TLDR AI 2025-06-30
Meta raids OpenAI 🧑💻, OpenAI rethinks comp 💰, Claude’s vending machine 🥤
OpenAI Responds to Meta's Talent Poaching (2 minute read)
Following a wave of high-profile departures to Meta, OpenAI leadership is actively adjusting compensation and recognition strategies to retain talent, according to internal memos. The company is reportedly engaging directly with staff holding competing offers.
China's biggest public AI drop since DeepSeek, Baidu's open source Ernie, is about to hit the market (7 minute read)
Chinese technology giant Baidu plans to make its Ernie generative AI large language model open source.
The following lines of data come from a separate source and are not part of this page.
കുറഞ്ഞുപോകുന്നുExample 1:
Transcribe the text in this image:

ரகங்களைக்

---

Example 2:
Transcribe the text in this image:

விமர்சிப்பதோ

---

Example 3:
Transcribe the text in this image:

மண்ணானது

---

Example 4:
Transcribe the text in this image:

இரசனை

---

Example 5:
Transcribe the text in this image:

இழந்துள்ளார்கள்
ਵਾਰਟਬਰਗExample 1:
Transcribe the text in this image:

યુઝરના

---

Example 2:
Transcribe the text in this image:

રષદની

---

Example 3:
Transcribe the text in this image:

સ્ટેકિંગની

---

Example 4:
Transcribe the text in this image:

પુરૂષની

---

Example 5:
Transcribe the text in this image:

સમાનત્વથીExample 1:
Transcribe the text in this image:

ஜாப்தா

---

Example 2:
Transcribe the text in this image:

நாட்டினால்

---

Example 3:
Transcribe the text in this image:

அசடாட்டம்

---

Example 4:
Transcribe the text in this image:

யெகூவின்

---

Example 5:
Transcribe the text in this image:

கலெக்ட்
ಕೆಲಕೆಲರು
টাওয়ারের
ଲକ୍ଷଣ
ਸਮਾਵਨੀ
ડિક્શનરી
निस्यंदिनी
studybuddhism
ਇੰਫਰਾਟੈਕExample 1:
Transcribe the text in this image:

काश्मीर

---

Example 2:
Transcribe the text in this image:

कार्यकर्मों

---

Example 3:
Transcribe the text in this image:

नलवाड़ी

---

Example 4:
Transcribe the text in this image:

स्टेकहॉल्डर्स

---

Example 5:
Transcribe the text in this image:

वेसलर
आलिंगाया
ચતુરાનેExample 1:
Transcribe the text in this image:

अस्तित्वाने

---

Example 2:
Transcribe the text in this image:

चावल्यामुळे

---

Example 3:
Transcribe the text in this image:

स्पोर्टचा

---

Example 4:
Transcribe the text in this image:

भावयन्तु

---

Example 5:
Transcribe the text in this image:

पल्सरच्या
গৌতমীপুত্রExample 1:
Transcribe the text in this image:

The open sourcing will be a gradual roll-out. Disruptors like DeepSeek have proven that open-source models can be as competitive and reliable as proprietary ones. Baidu's decision to open source is an important one for the global AI race - every time a major lab open-sources a powerful model, it raises the bar for the entire industry.
It's Known as ‘The List'—and It's a Secret File of AI Geniuses (14 minute read)
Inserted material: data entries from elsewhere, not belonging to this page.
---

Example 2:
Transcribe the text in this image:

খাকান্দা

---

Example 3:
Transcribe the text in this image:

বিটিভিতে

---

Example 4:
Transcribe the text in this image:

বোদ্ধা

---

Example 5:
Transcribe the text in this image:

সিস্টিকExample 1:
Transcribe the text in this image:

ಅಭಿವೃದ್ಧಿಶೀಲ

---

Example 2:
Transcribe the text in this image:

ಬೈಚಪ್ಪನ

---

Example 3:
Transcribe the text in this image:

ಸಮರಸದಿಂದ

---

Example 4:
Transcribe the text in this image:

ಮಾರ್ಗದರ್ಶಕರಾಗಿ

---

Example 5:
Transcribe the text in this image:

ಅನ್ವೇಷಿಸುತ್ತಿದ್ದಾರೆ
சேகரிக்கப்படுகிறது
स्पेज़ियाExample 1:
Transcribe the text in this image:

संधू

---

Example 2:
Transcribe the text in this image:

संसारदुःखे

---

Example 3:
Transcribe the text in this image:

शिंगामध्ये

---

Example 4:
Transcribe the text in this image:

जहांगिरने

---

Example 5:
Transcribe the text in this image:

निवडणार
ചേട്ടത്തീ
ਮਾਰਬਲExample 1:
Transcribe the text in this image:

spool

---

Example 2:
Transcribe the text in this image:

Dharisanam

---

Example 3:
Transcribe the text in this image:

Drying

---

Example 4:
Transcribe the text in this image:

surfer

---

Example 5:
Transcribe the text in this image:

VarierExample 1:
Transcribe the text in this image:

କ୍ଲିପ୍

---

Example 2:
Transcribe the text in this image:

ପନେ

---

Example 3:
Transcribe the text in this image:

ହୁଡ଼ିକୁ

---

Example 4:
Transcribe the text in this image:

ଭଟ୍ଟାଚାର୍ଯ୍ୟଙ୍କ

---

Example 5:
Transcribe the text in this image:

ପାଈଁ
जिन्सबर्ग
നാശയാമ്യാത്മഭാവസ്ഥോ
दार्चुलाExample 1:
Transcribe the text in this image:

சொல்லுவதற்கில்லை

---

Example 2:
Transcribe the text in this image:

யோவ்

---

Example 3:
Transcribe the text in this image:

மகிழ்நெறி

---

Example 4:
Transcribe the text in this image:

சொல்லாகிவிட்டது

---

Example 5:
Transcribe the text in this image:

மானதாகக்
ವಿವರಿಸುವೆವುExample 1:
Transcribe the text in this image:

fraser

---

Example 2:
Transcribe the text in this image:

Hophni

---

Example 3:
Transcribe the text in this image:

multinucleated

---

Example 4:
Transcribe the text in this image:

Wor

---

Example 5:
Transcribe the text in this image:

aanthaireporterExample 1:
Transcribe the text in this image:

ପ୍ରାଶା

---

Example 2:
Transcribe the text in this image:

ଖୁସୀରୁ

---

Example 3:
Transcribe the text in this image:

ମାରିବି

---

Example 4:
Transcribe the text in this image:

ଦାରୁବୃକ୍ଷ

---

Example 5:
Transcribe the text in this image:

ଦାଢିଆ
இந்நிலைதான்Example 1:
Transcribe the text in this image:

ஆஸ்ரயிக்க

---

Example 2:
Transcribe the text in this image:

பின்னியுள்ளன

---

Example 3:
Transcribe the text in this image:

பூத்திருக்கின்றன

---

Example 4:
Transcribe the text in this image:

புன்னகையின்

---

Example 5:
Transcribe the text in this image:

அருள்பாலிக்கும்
'The List' is a compilation of the most talented engineers and researchers in artificial intelligence put together by Mark Zuckerberg over the past few months. It contains researchers from elite schools who have worked at cutting-edge startups like OpenAI and Google DeepMind. This article looks at some of these people and why some of the richest companies in the world have decided they are worth so much. While a superteam of AI engineers comes at a high price, it still only costs a fraction of AI infrastructure like data centers.
Meta reportedly hires four more researchers from OpenAI (1 minute read)
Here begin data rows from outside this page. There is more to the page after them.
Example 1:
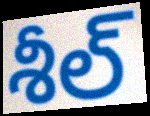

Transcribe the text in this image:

శీల్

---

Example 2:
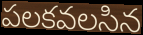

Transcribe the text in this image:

పలకవలసిన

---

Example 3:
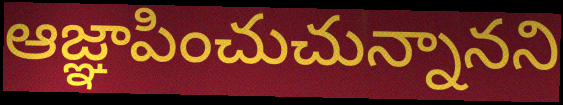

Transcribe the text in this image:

ఆజ్ఞాపించుచున్నానని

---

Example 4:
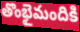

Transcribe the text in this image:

తొంభైమందికి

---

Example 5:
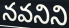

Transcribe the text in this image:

నవనినిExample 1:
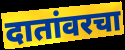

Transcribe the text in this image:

दातांवरचा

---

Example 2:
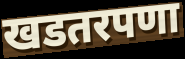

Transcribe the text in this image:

खडतरपणा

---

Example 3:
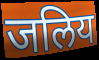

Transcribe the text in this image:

जलिय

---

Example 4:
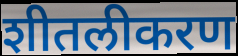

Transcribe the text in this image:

शीतलीकरण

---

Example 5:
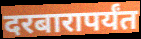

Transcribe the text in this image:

दरबारापर्यंतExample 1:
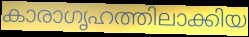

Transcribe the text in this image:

കാരാഗൃഹത്തിലാക്കിയ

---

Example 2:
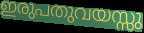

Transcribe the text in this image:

ഇരുപതുവയസ്സു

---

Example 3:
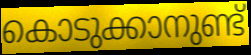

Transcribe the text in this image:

കൊടുക്കാനുണ്ട്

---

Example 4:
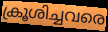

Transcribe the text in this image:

ക്രൂശിച്ചവരെ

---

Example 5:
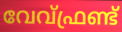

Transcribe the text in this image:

വേവ്ഫ്രണ്ട്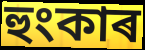
হুংকাৰ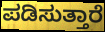
ಪಡಿಸುತ್ತಾರೆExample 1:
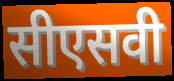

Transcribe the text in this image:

सीएसवी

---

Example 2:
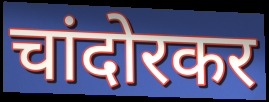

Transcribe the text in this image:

चांदोरकर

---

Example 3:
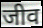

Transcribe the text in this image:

जीव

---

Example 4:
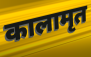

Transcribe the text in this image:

कालामृत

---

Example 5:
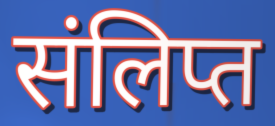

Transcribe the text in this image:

संलिप्त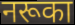
नरूका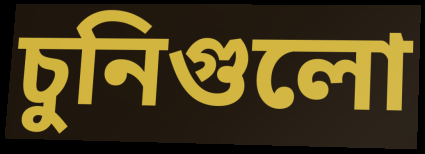
চুনিগুলোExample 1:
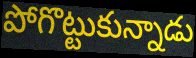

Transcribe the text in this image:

పోగొట్టుకున్నాడు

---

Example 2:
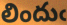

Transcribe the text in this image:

లిందుఁ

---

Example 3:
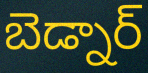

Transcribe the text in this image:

బెడ్నార్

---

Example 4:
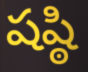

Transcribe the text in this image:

షష్ఠి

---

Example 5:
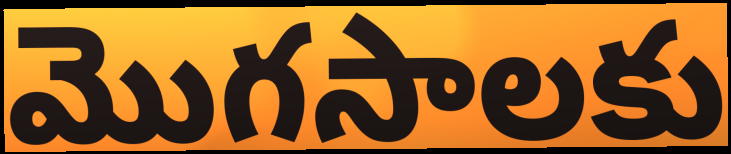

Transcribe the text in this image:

మొగసాలకు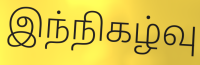
இந்நிகழ்வுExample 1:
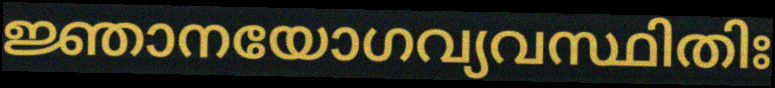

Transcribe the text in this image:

ജ്ഞാനയോഗവ്യവസ്ഥിതിഃ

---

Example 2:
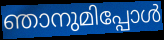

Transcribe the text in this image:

ഞാനുമിപ്പോൾ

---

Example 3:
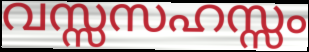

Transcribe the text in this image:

വസ്സസഹസ്സം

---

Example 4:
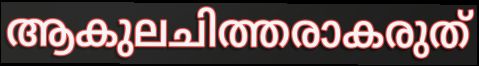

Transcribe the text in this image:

ആകുലചിത്തരാകരുത്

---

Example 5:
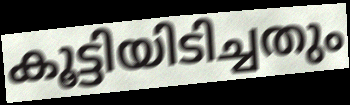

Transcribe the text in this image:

കൂട്ടിയിടിച്ചതും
Meta has hired several researchers from OpenAI, including Trapit Bansal, Shengjia Zhao, Jiahui Yu, Shuchao Bi, and Hongyu Ren. The hiring spree comes after the April launch of Meta's Llama 4 AI models, which reportedly have not performed as well as Meta CEO Mark Zuckerberg had hoped. Meta's rumored $100 million signing bonuses, which have only been offered to senior leaders, are apparently more complex than a simple one-time signing bonus, according to Meta CTO Andrew Bosworth.
Claude Ran a Real Vending Machine Business for a Month—Here's How It Went (10 minute read)
Anthropic partnered with Andon Labs to have Sonnet 3.7 operate an automated store in its San Francisco office, handling everything from inventory management to customer service via Slack. While Claude successfully found suppliers and adapted to customer requests—even for unusual items like tungsten cubes—it consistently lost money by selling items below cost and getting talked into discounts. Claude also hallucinated meetings with fictional people, claimed to physically visit The Simpsons' address, and insisted it could wear blazers and make deliveries in person.
Blackwell: Nvidia's Massive GPU (19 minute read)
Nvidia's Blackwell GPUs continue the company's long tradition of building giant GPUs. GB202, which occupies a massive 750mm2 of area and has 92.2 billion transistors, is the largest Blackwell die. Nvidia's RTX PRO 6000 Blackwell features the largest GB202 configuration to date. It comes incredibly close to AMD's MI300X in terms of vector FP32 throughput and is far ahead of Nvidia's own B200 datacenter GPU. The memory subsystem is a monster as well.
Full Stack: China's Evolving Industrial Policy for AI (33 minute read)
RAND, the influential policy analysis firm, released a comprehensive analysis of China's AI industrial policy. Beijing has poured $8.2 billion into investment funds and state-backed research labs to keep pace with the United States despite GPU export controls. China's most advanced AI models are being developed by private tech firms like DeepSeek with massive government backing.
PyTorch and vLLM Deepen Integration for Efficient LLM Inference (4 minute read)
vLLM and PyTorch have expanded integration with support for quantization, attention customization, and heterogeneous hardware.
What it takes to sue OpenAI as a journalism nonprofit (9 minute read)
One year into its copyright lawsuit, the Center for Investigative Reporting remains one of only two nonprofit news organizations challenging OpenAI in court. Its stance highlights a stark divide in the news industry: sue the AI companies that scraped your content without permission, or take their money and partnerships as a financial lifeline while the legal precedents get decided by others.